Karl Protzka é, com certeza absoluta, o escritor mais obscuro do mundo inteiro. Cidadão do Império Austro-Húngaro e de Viena de onde nunca saiu senão por poucos meses, viveu o auge e a decadência imperiais: é aquele mesmo a quem Musil se refere, nos «Diários», como o seu «amigo bizarro».
Eu próprio, que aqui dele falo, conheço-o pelo mero acaso de o meu avô ter sido o tradutor para português, penso que nos anos cinquenta, do único livro a que se resume a sua obra.
Chama-se «O Órgão Invisível». Tentei ler várias vezes o exemplar já velho e meio-carcomido que me veio parar às mãos, depois de ter passado orgulhosamente por várias estantes de familiares. Devo ter querido lê-lo com quinze ou dezasseis anos - que loucura! - e desistido ao fim da terceira ou quarta páginas; retomei-o aos vinte e não avancei muito mais; a seguir talvez aos vinte e tal, por fim aos trinta.
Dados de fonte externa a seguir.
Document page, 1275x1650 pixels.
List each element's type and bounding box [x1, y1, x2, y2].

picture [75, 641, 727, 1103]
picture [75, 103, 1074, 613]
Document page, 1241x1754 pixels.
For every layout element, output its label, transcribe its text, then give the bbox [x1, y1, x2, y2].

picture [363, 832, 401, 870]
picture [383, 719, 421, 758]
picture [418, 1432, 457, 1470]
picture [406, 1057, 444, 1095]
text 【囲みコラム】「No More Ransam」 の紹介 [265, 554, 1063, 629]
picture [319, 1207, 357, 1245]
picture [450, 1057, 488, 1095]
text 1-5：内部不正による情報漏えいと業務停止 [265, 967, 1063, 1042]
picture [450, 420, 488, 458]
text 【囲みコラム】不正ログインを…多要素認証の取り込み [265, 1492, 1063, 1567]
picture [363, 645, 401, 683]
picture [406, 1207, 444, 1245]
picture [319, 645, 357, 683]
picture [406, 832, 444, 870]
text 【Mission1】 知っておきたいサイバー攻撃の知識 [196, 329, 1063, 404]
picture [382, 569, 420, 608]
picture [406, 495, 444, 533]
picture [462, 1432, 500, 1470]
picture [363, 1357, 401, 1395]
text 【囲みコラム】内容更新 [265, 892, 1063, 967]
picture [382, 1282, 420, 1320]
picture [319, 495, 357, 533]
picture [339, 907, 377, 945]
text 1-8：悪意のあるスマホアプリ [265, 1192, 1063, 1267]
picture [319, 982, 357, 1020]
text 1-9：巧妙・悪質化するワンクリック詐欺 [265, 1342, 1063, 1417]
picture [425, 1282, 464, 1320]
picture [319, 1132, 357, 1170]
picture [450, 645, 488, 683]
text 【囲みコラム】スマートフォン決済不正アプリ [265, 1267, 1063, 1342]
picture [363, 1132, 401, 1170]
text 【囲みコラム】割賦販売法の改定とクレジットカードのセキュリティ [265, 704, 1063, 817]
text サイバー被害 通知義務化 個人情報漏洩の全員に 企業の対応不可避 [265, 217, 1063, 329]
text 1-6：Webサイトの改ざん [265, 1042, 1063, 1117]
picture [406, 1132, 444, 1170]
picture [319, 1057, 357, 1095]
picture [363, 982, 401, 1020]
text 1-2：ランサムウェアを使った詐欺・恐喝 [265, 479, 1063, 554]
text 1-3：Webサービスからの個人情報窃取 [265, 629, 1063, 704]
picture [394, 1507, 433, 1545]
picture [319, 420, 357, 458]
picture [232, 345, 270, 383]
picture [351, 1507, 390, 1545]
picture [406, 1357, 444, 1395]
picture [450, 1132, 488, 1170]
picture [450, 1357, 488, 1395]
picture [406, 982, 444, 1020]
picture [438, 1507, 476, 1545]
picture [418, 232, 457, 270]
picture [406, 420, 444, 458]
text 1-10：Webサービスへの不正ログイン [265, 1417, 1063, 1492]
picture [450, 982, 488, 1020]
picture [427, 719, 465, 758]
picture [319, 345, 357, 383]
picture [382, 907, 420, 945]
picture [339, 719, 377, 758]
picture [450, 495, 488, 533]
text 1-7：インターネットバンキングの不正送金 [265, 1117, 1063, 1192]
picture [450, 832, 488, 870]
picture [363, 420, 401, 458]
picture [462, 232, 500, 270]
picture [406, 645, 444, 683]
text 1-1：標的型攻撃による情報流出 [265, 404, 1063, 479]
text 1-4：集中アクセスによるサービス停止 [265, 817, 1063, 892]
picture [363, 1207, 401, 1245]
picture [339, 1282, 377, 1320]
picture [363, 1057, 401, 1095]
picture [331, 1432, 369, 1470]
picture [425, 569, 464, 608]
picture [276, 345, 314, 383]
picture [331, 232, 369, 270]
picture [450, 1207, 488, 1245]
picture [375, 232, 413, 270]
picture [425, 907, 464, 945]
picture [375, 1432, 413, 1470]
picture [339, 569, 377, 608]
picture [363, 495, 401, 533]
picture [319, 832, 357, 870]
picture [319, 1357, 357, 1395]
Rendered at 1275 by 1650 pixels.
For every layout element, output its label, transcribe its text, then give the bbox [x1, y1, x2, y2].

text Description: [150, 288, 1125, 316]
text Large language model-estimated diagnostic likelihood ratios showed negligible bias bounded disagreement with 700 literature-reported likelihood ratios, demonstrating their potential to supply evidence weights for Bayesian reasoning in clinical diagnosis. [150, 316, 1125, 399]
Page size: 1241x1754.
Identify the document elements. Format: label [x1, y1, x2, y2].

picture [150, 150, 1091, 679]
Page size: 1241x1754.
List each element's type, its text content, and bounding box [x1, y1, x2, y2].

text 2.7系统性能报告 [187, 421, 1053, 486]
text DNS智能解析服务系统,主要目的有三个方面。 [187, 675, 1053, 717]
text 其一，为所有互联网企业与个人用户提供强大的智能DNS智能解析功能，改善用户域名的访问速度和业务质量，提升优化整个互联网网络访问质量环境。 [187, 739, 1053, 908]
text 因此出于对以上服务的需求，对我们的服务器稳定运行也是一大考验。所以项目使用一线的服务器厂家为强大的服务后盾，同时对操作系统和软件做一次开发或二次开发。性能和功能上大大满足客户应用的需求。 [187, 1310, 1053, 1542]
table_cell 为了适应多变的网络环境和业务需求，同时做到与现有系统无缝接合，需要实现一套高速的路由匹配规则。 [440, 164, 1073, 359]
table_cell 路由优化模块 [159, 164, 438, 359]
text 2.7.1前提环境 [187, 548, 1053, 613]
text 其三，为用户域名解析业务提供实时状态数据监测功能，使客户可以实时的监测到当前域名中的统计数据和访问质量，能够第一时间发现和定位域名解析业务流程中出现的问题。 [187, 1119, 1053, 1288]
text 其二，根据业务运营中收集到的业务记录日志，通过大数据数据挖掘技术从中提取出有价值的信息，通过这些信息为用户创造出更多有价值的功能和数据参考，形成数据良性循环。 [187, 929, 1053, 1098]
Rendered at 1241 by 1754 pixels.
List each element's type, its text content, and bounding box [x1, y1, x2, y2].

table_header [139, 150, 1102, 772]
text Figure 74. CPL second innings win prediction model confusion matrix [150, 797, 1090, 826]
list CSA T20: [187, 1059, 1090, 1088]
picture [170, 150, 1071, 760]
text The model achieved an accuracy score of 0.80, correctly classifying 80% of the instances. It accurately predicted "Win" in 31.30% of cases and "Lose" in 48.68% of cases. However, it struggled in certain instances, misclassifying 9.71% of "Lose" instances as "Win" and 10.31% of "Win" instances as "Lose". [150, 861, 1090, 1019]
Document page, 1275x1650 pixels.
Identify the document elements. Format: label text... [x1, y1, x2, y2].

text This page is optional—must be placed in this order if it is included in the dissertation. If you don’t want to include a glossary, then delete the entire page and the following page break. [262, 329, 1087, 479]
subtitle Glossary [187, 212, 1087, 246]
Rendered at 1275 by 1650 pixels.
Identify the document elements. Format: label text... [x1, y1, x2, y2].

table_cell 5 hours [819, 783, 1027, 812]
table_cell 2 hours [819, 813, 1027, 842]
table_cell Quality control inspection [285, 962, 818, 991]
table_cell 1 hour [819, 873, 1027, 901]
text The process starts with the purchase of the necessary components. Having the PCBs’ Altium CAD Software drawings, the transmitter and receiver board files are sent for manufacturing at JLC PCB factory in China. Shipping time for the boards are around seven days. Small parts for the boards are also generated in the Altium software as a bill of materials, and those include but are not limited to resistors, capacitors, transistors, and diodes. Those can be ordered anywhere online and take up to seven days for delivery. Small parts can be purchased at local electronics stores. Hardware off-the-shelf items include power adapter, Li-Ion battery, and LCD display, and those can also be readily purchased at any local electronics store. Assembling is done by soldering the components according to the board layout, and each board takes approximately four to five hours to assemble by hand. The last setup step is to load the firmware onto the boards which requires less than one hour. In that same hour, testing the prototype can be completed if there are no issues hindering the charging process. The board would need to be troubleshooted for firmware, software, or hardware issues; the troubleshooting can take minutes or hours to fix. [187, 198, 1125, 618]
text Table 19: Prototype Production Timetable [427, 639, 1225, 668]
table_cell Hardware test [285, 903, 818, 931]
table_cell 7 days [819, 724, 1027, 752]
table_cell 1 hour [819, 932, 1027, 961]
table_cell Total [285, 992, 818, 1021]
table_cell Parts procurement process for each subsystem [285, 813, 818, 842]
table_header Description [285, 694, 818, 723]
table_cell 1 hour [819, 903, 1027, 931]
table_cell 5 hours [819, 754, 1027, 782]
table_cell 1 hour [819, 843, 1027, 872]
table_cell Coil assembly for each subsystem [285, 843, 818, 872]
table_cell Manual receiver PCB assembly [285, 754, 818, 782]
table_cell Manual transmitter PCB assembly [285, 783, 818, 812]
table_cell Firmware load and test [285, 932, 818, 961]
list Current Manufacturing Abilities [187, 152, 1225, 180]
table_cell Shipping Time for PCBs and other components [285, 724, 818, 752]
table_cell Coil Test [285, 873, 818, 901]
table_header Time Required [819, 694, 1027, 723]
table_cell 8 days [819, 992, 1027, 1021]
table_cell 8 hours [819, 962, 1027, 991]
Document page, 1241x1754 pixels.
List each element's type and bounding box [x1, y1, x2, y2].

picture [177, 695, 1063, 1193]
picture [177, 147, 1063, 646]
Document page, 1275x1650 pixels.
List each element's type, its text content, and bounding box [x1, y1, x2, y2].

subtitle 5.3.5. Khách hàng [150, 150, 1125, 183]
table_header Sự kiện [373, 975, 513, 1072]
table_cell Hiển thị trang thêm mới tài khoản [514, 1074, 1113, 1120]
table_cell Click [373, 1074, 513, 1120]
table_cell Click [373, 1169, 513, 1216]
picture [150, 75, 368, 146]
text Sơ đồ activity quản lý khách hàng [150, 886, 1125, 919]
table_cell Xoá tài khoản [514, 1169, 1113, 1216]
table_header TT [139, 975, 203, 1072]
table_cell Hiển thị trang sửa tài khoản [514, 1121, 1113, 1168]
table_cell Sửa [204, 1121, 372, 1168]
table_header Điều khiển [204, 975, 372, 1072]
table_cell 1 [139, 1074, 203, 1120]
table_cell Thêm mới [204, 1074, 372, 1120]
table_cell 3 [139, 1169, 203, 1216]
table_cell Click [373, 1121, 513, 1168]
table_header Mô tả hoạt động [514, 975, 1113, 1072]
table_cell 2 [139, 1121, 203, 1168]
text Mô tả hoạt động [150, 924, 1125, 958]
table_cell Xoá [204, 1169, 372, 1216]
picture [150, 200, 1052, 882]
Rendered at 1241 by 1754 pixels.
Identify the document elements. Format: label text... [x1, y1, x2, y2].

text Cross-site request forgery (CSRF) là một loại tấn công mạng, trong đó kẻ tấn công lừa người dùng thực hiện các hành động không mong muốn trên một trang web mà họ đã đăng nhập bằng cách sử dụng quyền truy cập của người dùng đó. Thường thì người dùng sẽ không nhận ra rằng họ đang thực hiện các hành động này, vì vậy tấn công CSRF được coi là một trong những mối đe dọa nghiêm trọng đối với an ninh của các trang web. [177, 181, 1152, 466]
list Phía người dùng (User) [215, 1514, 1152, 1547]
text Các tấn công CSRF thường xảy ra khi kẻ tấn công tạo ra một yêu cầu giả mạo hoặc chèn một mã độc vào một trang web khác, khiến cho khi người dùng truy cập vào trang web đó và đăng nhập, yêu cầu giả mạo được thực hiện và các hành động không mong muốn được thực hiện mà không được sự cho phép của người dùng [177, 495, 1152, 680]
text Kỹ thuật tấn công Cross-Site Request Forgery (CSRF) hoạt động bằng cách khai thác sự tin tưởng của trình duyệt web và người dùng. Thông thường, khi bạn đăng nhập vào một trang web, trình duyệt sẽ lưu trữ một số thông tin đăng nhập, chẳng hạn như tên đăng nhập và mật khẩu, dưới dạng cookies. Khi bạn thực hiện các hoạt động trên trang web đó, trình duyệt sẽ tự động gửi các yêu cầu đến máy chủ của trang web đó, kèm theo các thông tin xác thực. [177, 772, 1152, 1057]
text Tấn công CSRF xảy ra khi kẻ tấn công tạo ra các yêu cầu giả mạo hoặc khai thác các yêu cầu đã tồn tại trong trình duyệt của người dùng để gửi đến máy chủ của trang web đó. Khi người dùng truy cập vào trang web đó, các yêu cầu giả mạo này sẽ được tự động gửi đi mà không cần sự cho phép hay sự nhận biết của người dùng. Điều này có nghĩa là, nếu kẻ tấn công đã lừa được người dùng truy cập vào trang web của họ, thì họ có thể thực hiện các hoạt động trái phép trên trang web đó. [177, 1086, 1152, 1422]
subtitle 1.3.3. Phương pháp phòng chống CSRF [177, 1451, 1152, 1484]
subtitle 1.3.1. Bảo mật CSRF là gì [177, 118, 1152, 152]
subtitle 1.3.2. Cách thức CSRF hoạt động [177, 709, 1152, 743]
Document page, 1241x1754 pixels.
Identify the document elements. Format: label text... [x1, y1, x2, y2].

Não sei com que idade mergulhei efectivamente naquele estranhíssimo romance que é o contrário de um romance (o meu avô fascinava-me repetindo amiúde estes pormenores, razão principal de todas as minhas tentativas de leitura), ou que é um não-romance se não um anti-romance: Protzka sonhava escrevê-lo mas, aparentemente, buscava, para o iniciar, uma série de condições ideais, desde a cadeira e a secretária ao papel, passando pela luz, pela caneta ou pelo estado de espírito perfeitos; em vez disso, nunca os reunindo, protelava, protelava sempre, mas ia enchendo caixas com apontamentos acerca do mundo que borbulhava em torno de si e do adiado romance: acerca do que os outros pensavam dele próprio e ele dos outros, acerca do que lhe perguntavam sobre o seu romance e de tudo quanto inventava: que estava a escrevê-lo (o que era falso), que o ia publicar, que concluíra o décimo quarto capítulo...!
Já depois de morto, os seus filhos reuniram esta gigantesca massa de apontamentos, organizando-a numa espécie de pararomance sobre o que seria o seu romance e, sobretudo, sobre a estranheza das relações humanas que se moviam à volta de um romance prometido, desejado, idealizado mas incapaz de vir à tona.
Das duas primeiras páginas, cito estas palavras:
«Uma relação - falo de toda e qualquer relação entre duas pessoas, filial ou fraterna, de amizade ou inimizade, erótica ou irónica - é um corpo que mergulha as suas pernas, por vezes até à cintura, por vezes até ao pescoço, no silêncio e no invisível: pois que o corpo de uma relação entre dois sujeitos é composto não principalmente pelo que os dois dizem um ao outro, e sim pelo que, sobretudo, não dizem um ao outro.[...] desse não-dizer transparecem sempre sintomas: mas transparecem mal, incompreendidos, falseados, deturpados. [...] Como essas indicações, que talvez nem o sejam, nunca se dizem, como nunca se esclarecem por palavras, como, na maioria dos casos, são meras ausências, adensam-se, a pouco e pouco, numa atmosfera de equívocos em que respiram todas as relações. Já imaginaram alguém que compreenda os desejos, ou as intenções de outrem, a partir, quase só, desse espelho invisível e deformante? O ter-lhe certa pessoa falado em último lugar numa reunião de amigos, ou o ter passado na rua como se o não visse, ou, pelo contrário, ter-lhe vindo imediatamente ao encontro, ou, durante a conversa, nunca o ter olhado nos olhos? [...] Ou um certo tom de voz (conhecem algo mais indefinível do que um «tom»?)! [...] O meu romance versará, no fundo (e a expressão «no fundo» é bem escolhida) essa trágica impotência: o paradoxo de um incomunicável resíduo de toda a comunicação ser, talvez, a parte mais importante de toda a comunicação.»
Nunca encontrei qualquer exemplar à venda. Em lado nenhum. Que eu saiba, não voltou a ser traduzido. O que releio frequentemente está muito gasto, muito velho. Gostaria de o mandar encadernar. Não tenho ideia de um outro autor tão profundo e tão extraordinário que seja tão profunda e tão extraordinariamente invisível.